My father is building these bed's with the hopes of putting this particular tree in it http://www.fast-growing-trees.com/WillowHybrid.htm My question is this.What is the root structure like with this type of tree?The beds measure 6'x13',and are built using dry stack block construction(very strong) He is wanting to put 2 of these trees in each bed.With that type of room is there any chance the root structures of these particular trees could possibly blow out the sides of the wall?Any help would be greatly appreciated.


----------



## AIM (Jun 8, 2010)

I can't really say for sure but I doubt the roots will damage the block. At least not for a long time.

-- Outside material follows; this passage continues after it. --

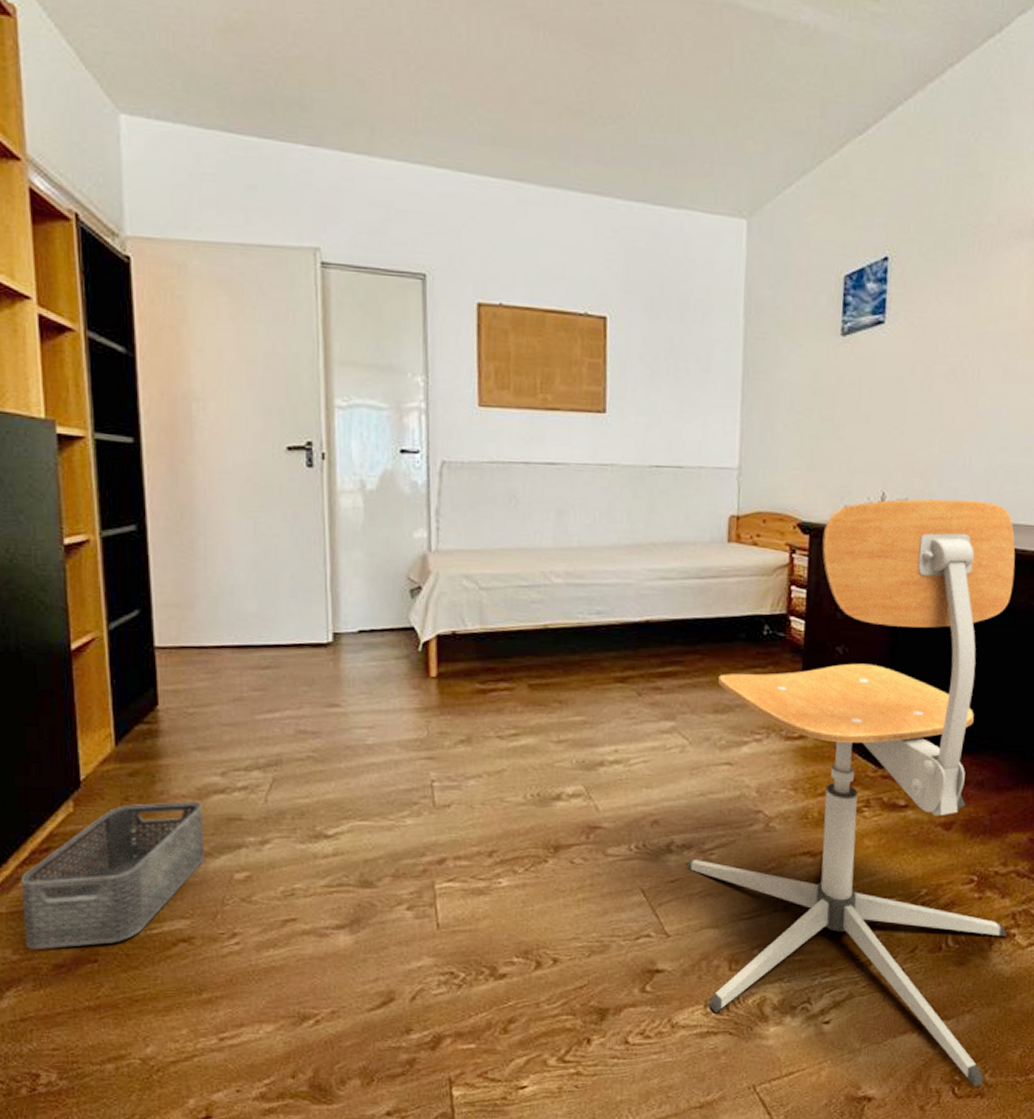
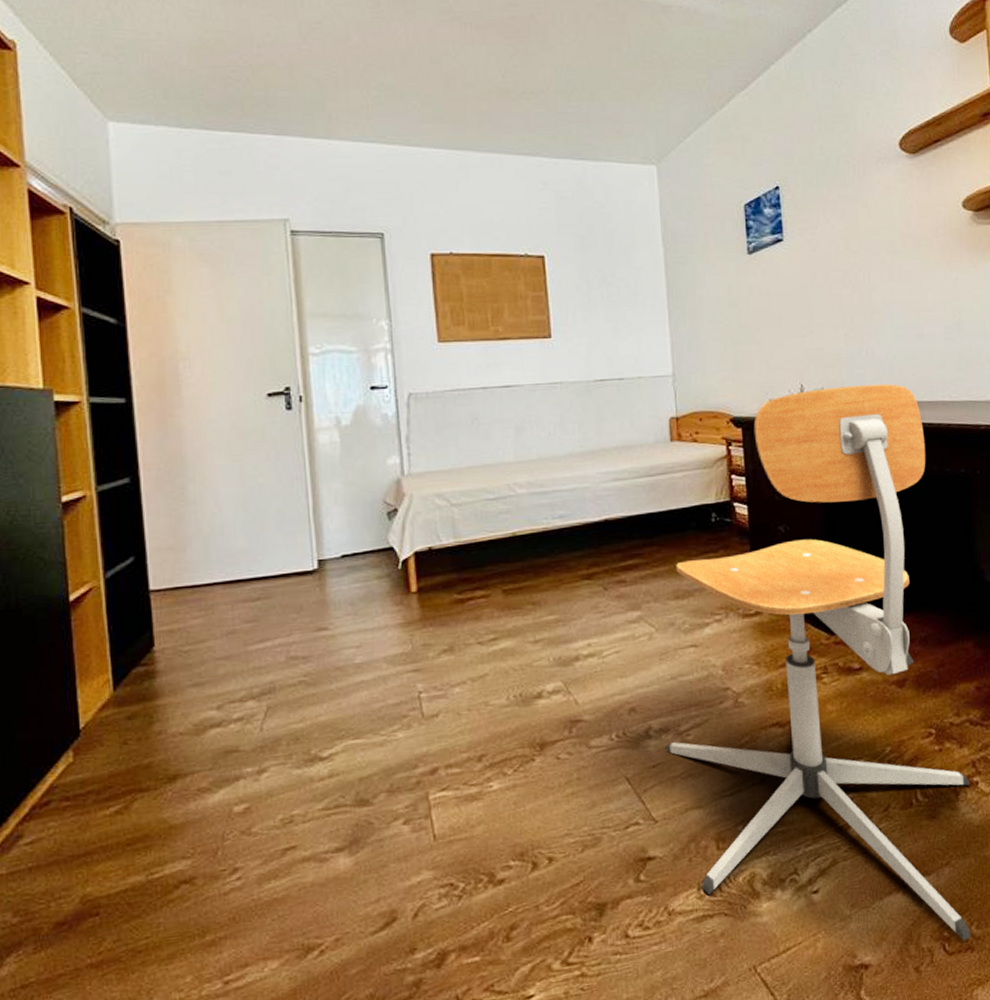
storage bin: present [20,801,205,949] -> none [21,737,204,909]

Those hybrid willows don't get that big or live that long either so I would just guess you'll be OK.

I don't remember ever seeing one more than 12" or so at the base but tree size may have nothing to do with the root system.


----------



## brnchbrkr (Jun 8, 2010)

Plant vegetables or perrenials in the cinder block containers.

Move the Willows as far back as possible to the property line...perferable in a slewish like setting where you won't have to clean up after them...but get the enjoyment of seeing them sway in the breeze and also blocking out the neighbor's.

Not knowing the exact species...most willows ...can be known as a dirty tree because every day, a few branches will be on the ground...

I


----------